OCLint is a static code analyzer for C, C++ and Objective-C. You’ll find it here on GitHub.
Today the maintainer merged my pull request in which I made an additional reporter module which writes a PMD-style file.
Having that, you can let the PMD Analysis run by Jenkins reports about your coding sins.
Here’s how to set the whole thing up:
1. Setup OCLint
- Get the latest source code from GitHub
- Follow the instructions to build OCLint
- Install it.
2. Build file for Jenkins
The invocation of OCLint is configured in a build.xml. I’ll walk you through this one.
<?xml version="1.0" encoding="UTF-8"?>
<project name="fooProject" default="build-fooProject">
<property environment="env"/>
<target name="build-fooProject" depends="prepare,oclint" />
<target name="clean" description="Cleanup build artifacts">
<delete dir="${basedir}/build/oclint" />
</target>
<target name="prepare" depends="clean" description="Prepare for build">
<mkdir dir="${basedir}/build/oclint" />
</target>
Standard stuff so far. Setup the project and prepare the directories.
<target name="oclint">
<antcall target="xcodebuild-clean" />
<antcall target="xcodebuild" />
<antcall target="oclint-xcodebuild" />
<antcall target="oclint-parse" />
</target>
Our oclint
invocation has four steps.
<target name="xcodebuild-clean">
<exec executable="xcodebuild">
<arg value="-configuration" />
<arg value="Release" />
<arg value="clean" />
</exec>
</target> This ensures, that we have a clean build.
<target name="xcodebuild">
<exec executable="xcodebuild" output="xcodebuild.log">
<arg value="-configuration" />
<arg value="Release" />
<arg value="-arch" />
<arg value="armv7" />
<arg value="CODE_SIGN_IDENTITY=" />
<arg value="CODE_SIGNING_REQUIRED=NO" />
</exec>
</target> Now we build our project. The important part is `output="xcodebuild.log"`; this will write the output to a file which will be fed to a helper script in the next step.
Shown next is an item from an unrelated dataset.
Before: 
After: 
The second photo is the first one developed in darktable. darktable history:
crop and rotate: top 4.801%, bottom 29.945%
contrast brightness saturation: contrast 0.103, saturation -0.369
<target name="oclint-xcodebuild">
<exec executable="PATH_TO_oclint-release/bin/oclint-xcodebuild" />
</target>
oclint-xcodebuild
reads the xcodebuild.log
and produces the file compile_commands.json
. This file holds all the compiler stuff and is the input format for oclint
.
<target name="oclint-parse">
<exec executable="PATH_TO_oclint-release/bin/oclint-json-compilation-database">
<env key="PATH" value="${env.PATH}:PATH_TO_oclint-release/bin/"/>
<arg value="--" />
<arg value="-o=${basedir}/build/oclint/lint.xml" />
<arg value="-report-type=pmd" />
<arg value="-stats" />
</exec>
</target>
</project> Finally, this is where the magic happens. `oclint-json-compilation-database` feeds the `compile_commands.json` file to `oclint`. The `-report-type=pmd` flag tells it to use the PMDReporter, which will write its findings to a file called `lint.xml`.
Be sure to consult the documentation for OCLint and its helpers for the various arguments you can provide.
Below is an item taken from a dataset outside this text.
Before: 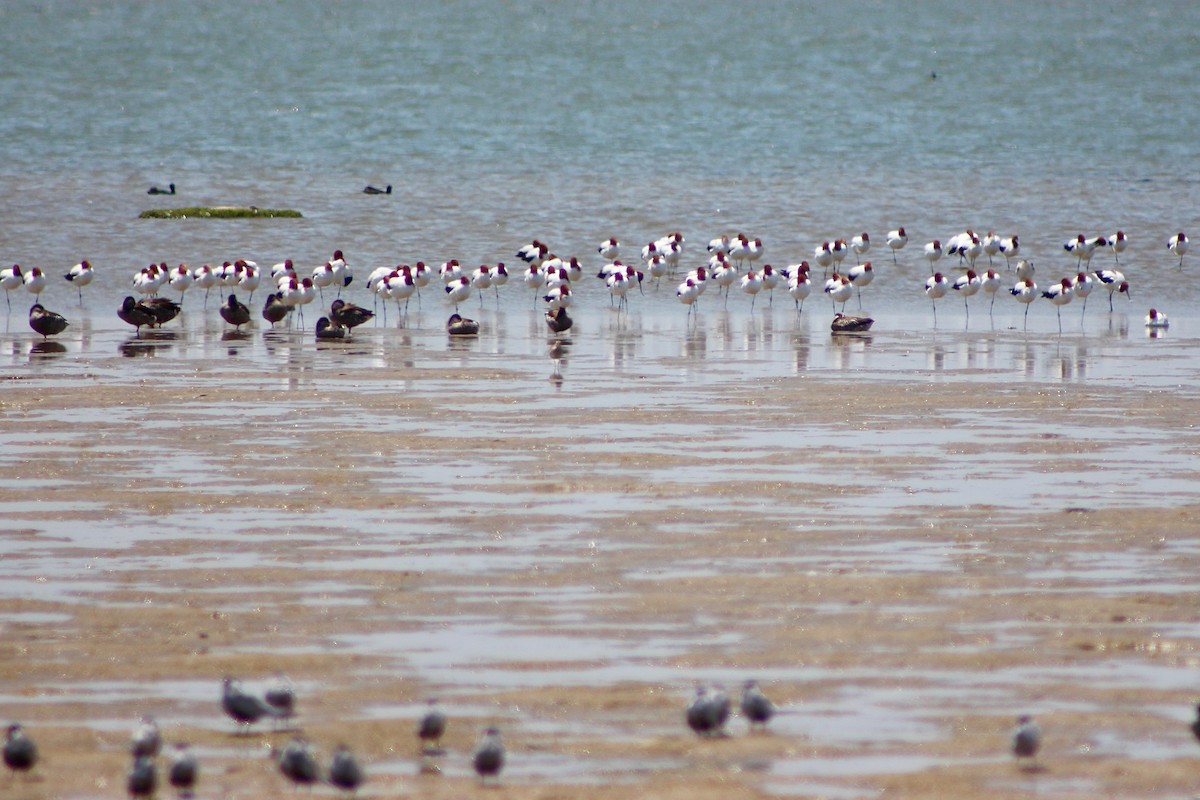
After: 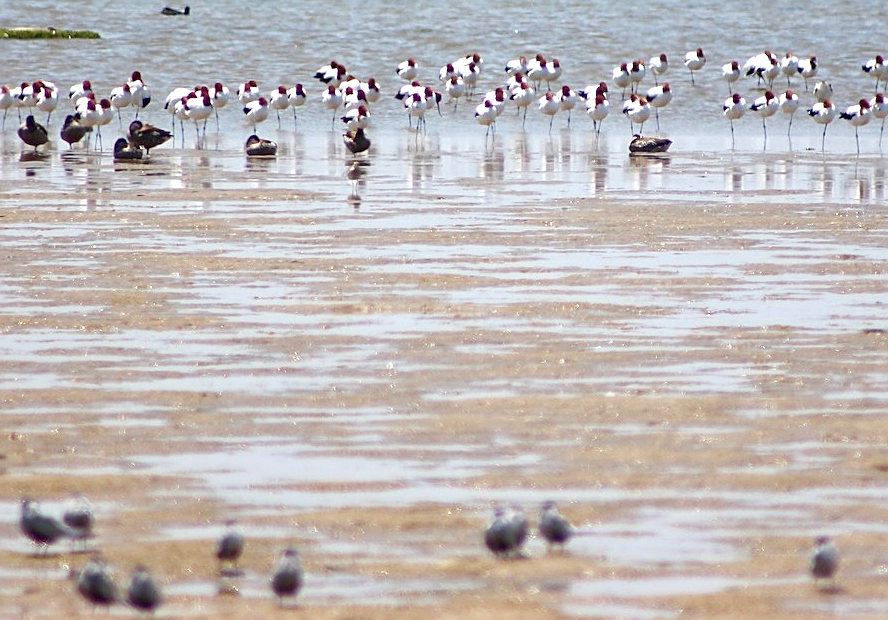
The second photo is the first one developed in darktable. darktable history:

I created a gist with the whole file here.
3. Configure the job in Jenkins
- Go to the configuration page of your job in Jenkins.
- Add a build-step with the build.xml
- Add a post-build action “Publish PMD analysis results” and enter the path to the xml file we produced. In this example it would be
build/oclint/lint.xml
4. Build the job
If everything worked, you should have a new section “PMD Warnings” in your build information and after a few builds the trend chart will be produced.